### De lijst:
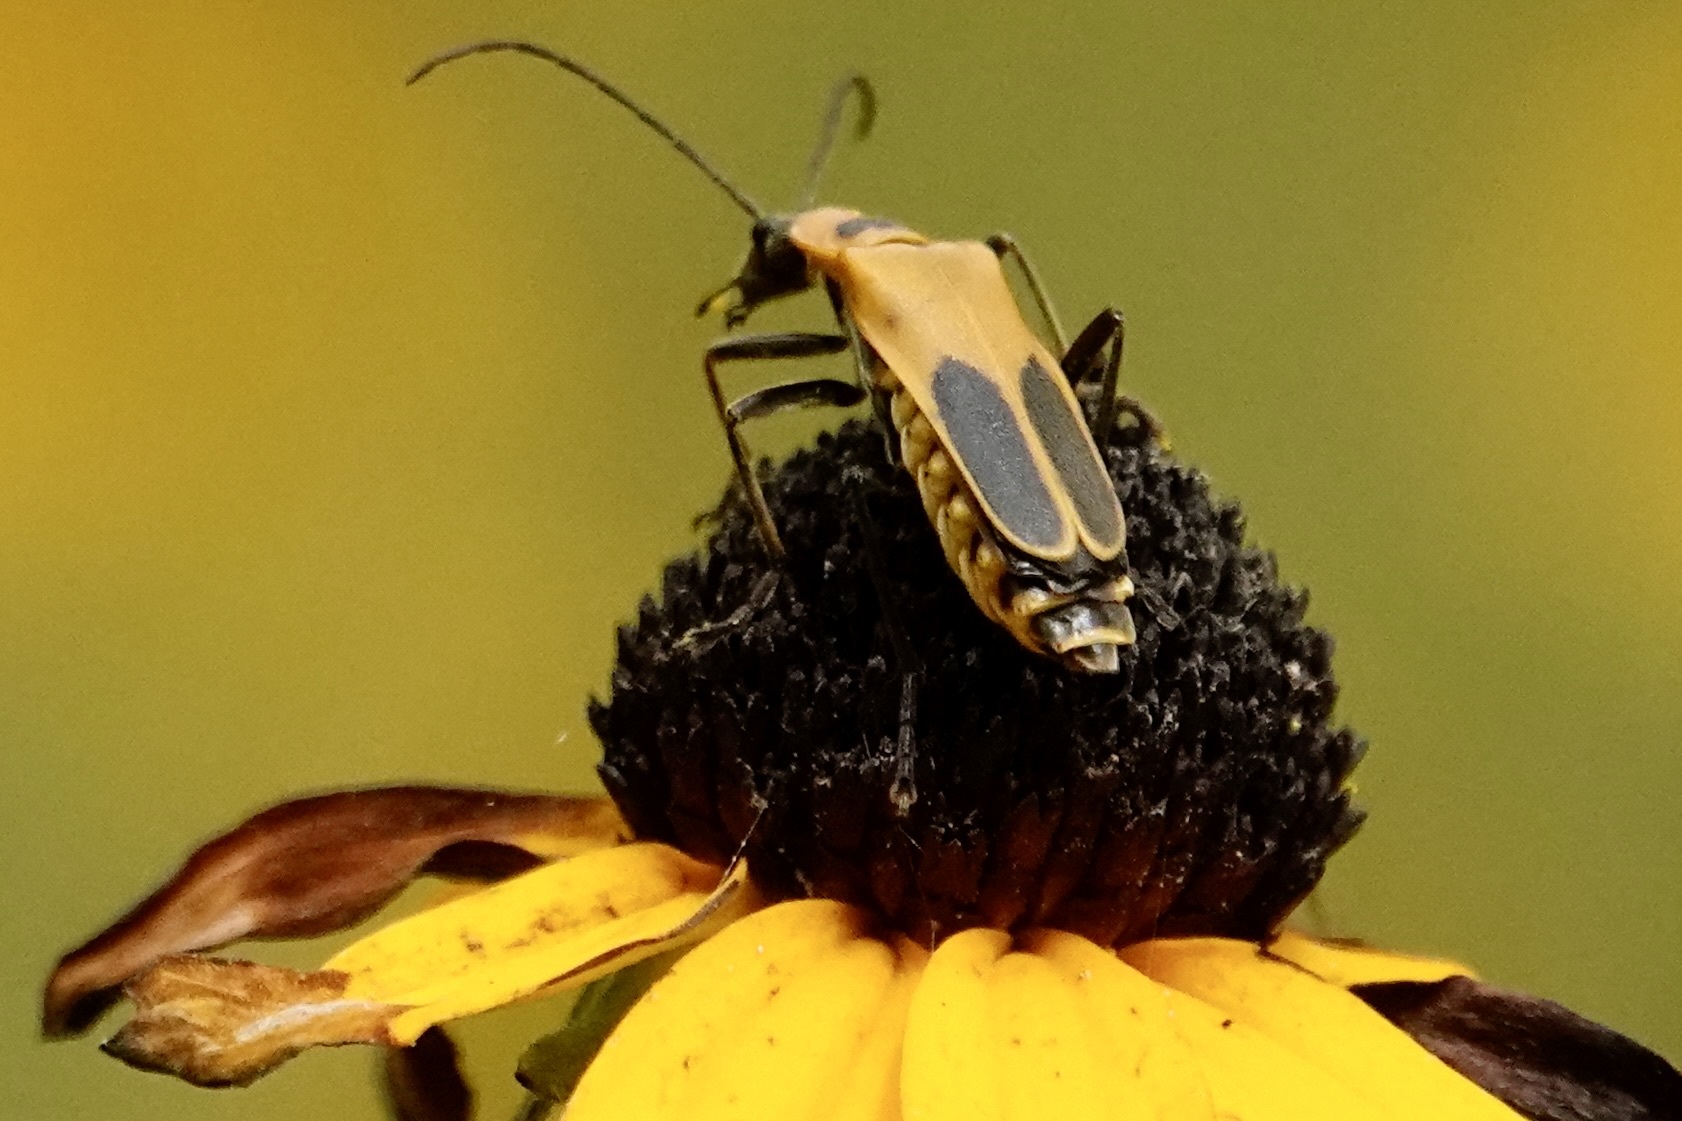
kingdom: Animalia
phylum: Arthropoda
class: Insecta
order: Coleoptera
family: Cantharidae
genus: Chauliognathus
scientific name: Chauliognathus pensylvanicus
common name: Goldenrod soldier beetle
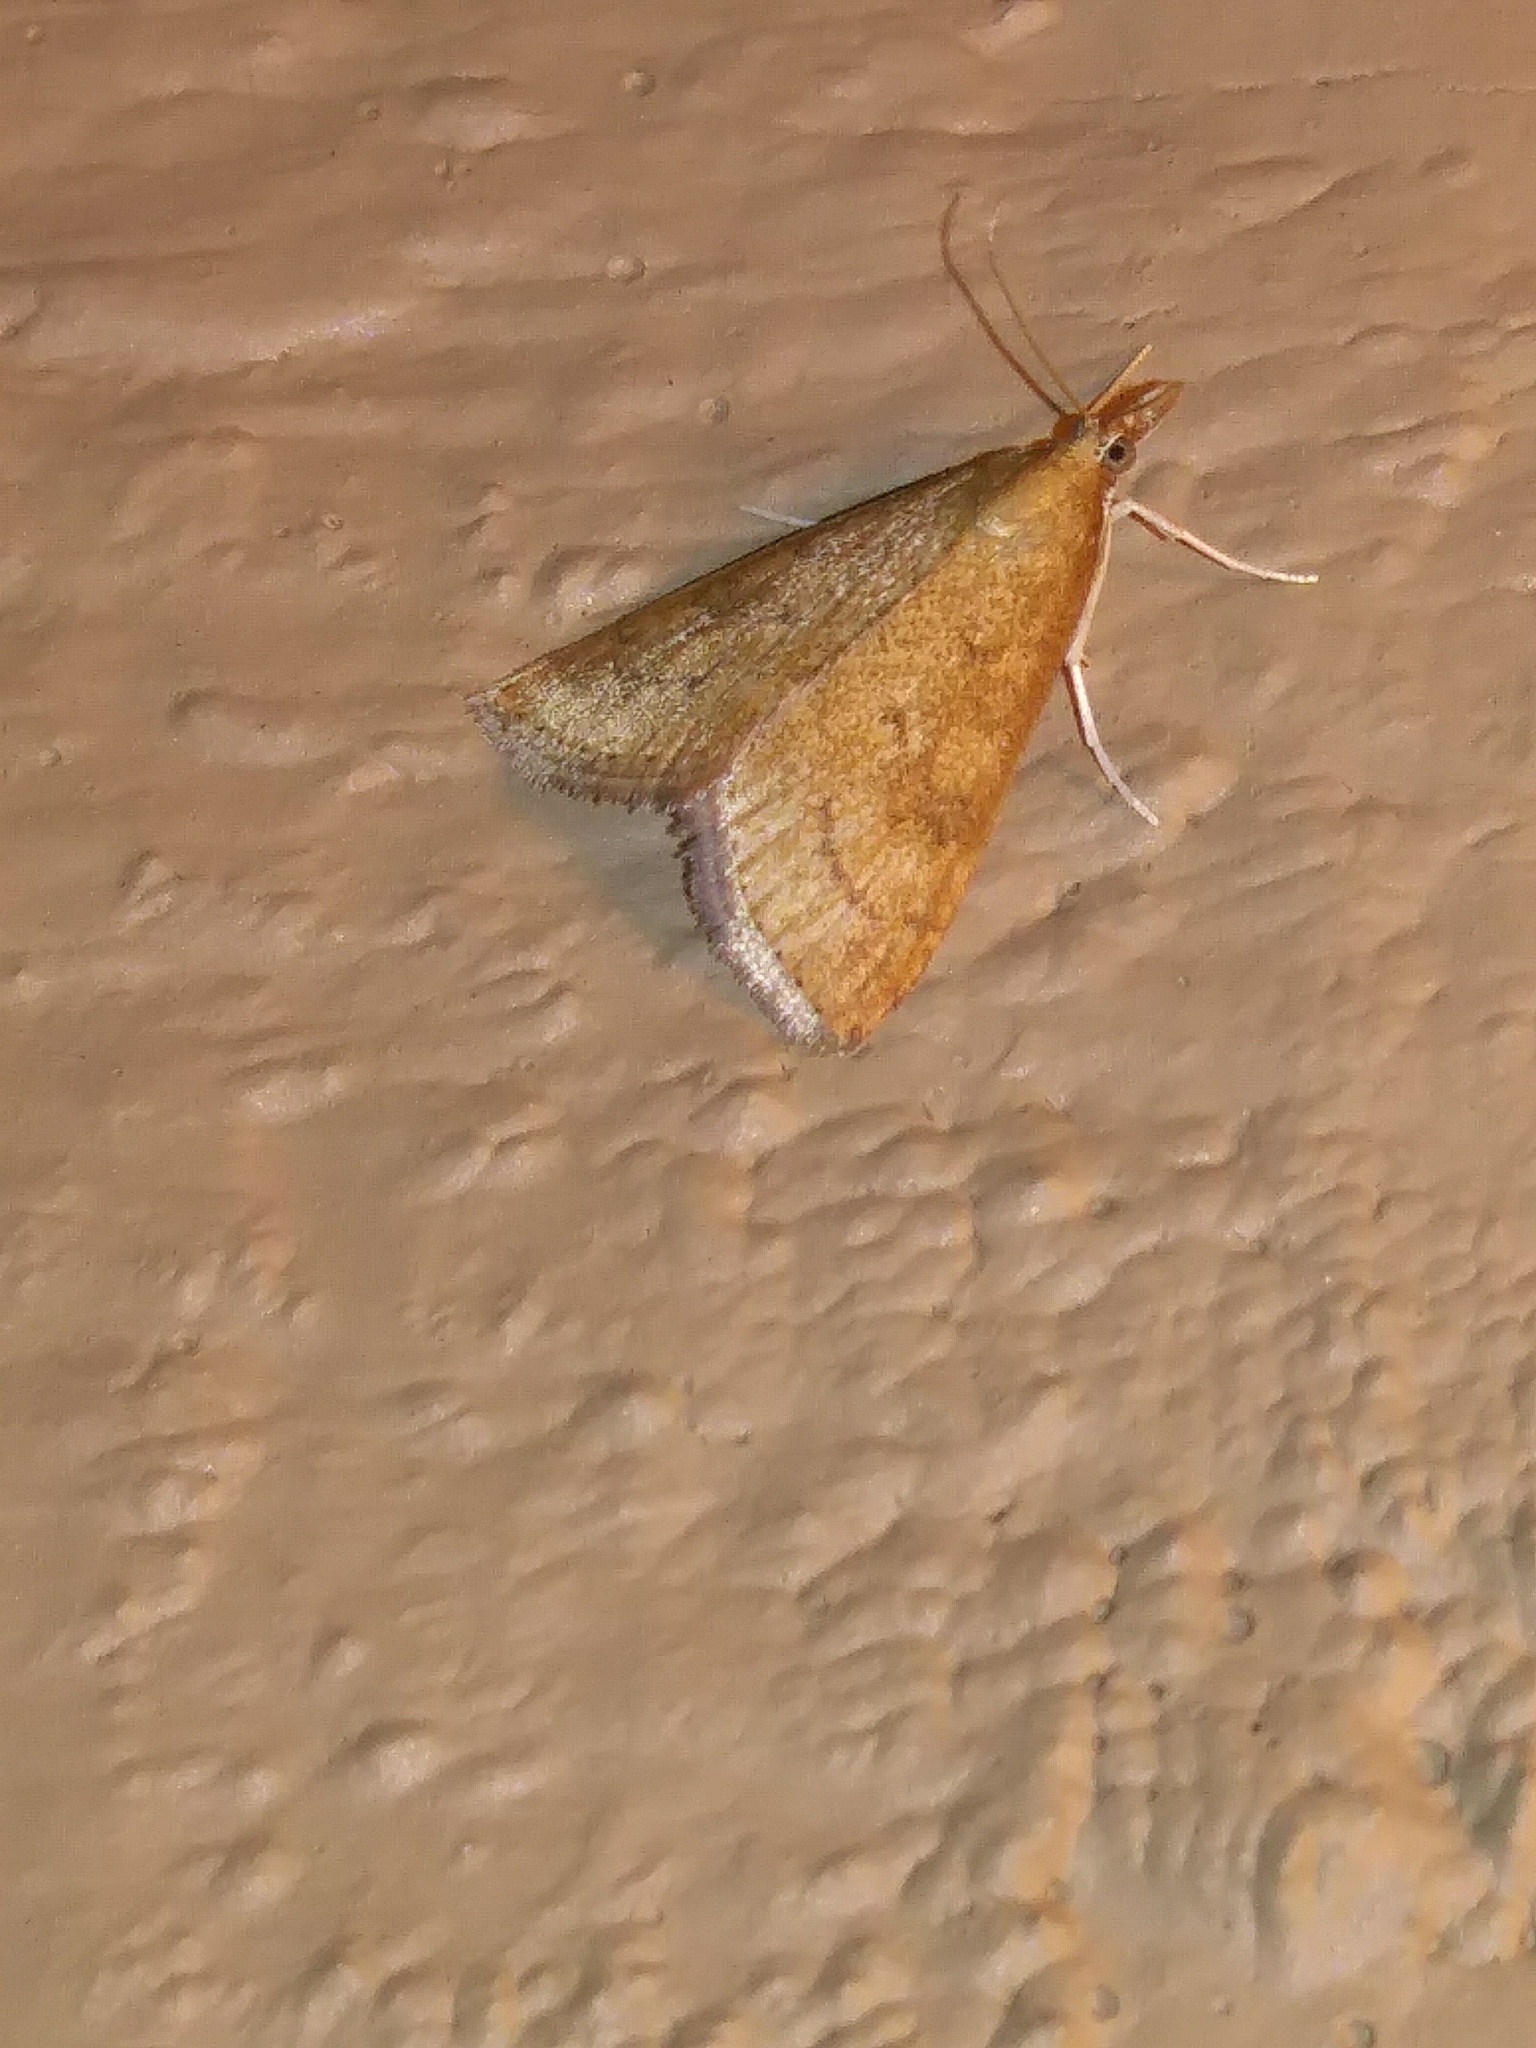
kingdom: Animalia
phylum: Arthropoda
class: Insecta
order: Lepidoptera
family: Crambidae
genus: Udea
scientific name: Udea rubigalis
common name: Celery leaftier moth
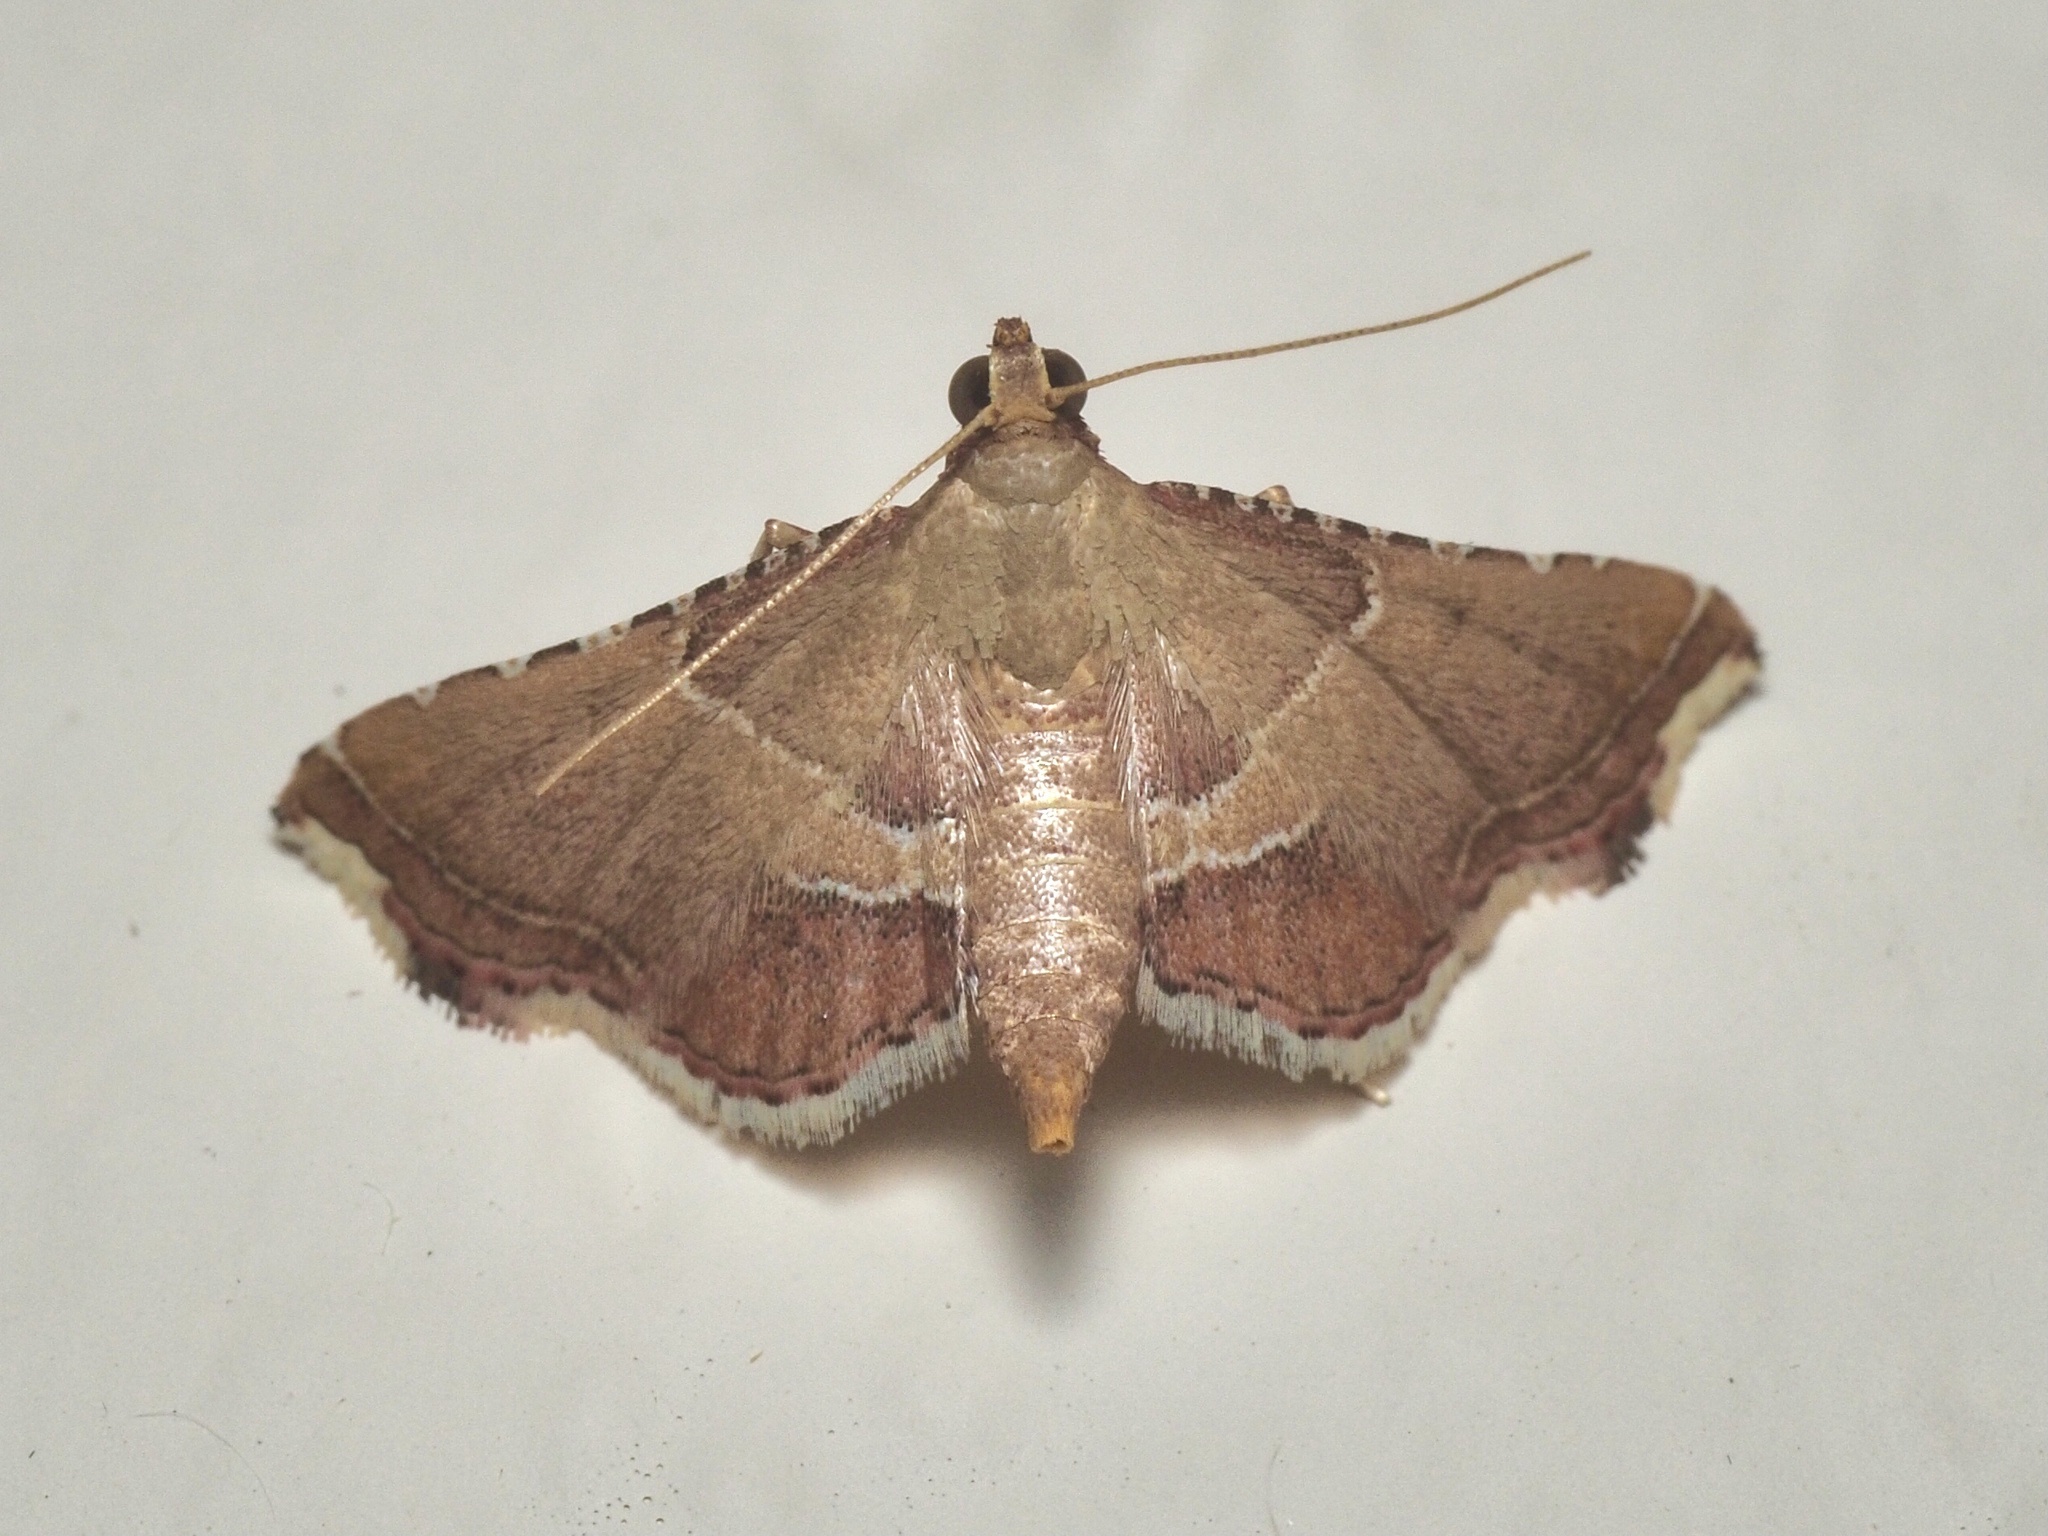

### Opdracht:
Geef alle regels van de lijst hierboven weer als genummerde opsomming, zonder lege regels. Laat de afbeeldingen weg.

### Antwoord opdracht:
1. kingdom: Animalia
2. phylum: Arthropoda
3. class: Insecta
4. order: Coleoptera
5. family: Cantharidae
6. genus: Chauliognathus
7. scientific name: Chauliognathus pensylvanicus
8. common name: Goldenrod soldier beetle
9. kingdom: Animalia
10. phylum: Arthropoda
11. class: Insecta
12. order: Lepidoptera
13. family: Crambidae
14. genus: Udea
15. scientific name: Udea rubigalis
16. common name: Celery leaftier moth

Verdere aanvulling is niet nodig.